紫式部物語
同じムラの中にいると、老いも若いもムラの中の歴史や文化はなんとなく理解してると思って、語られる昔話もストーリーは詳しくてもその背景とかは曖昧です。
そのムラの外からやってきた人がその昔話に興味を持ち、ムラの歴史に詳しくないその人は、まずその歴史を研究して、その背景と共にその昔話をムラの人たちやその外の人たちに語りました。ムラの人たちもその昔話を新たな気持ちで聞く事が出来ました。
この本を読んだ感想がこんな感じです。
以前から読みたかったのですが、単行本しかなくて、文庫本になるのを待ってました。
これは紫式部日記をベースにした紫式部の独白、という形の小説です。もっとも、紫式部の娘がそのまた娘が、母から託された祖母の日記を読む、という意外な冒頭から始まるので、最初からえっ?という違和感に似たものも感じますが。

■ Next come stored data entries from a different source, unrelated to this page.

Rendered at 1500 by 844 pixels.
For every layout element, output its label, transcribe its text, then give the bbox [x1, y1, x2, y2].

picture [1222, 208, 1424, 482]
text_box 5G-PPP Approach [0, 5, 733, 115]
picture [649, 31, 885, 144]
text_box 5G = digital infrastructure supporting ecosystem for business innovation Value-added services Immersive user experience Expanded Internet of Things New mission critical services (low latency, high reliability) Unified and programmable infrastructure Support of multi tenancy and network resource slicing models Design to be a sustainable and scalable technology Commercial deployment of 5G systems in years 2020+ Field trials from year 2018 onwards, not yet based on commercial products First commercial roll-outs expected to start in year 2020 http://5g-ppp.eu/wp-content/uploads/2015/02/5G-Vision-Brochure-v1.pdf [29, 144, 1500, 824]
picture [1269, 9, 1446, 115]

それに、各女性キャラクターに名前が付いているのも、違和感があるものの読んでいるうちにそれもなくなります(平安時代あたりの女性には個個の名前の記録がほとんど無いです)
あ、これはちょっと?う~んそうではないのでは?とか、その違和感とストーリー展開が融和し、尚且つ紫式部の仕えた時期とかが曖昧ではないので、背景が見えやすく理解がすんなり出来るのも、ライザさんの研究、文才のなせる業でしょう。
宇治十帖を執筆するあたりが、なかなか面白かったというか、う~ん、そうなのか~と興味深かったです。夢浮橋のラストでちょっと外国小説ぽいなあ、と思ってみたり。
読み終わったあと、
やっぱり田辺聖子の紫式部も読んでみたいなあ、という欲望も出ましたけど・・・。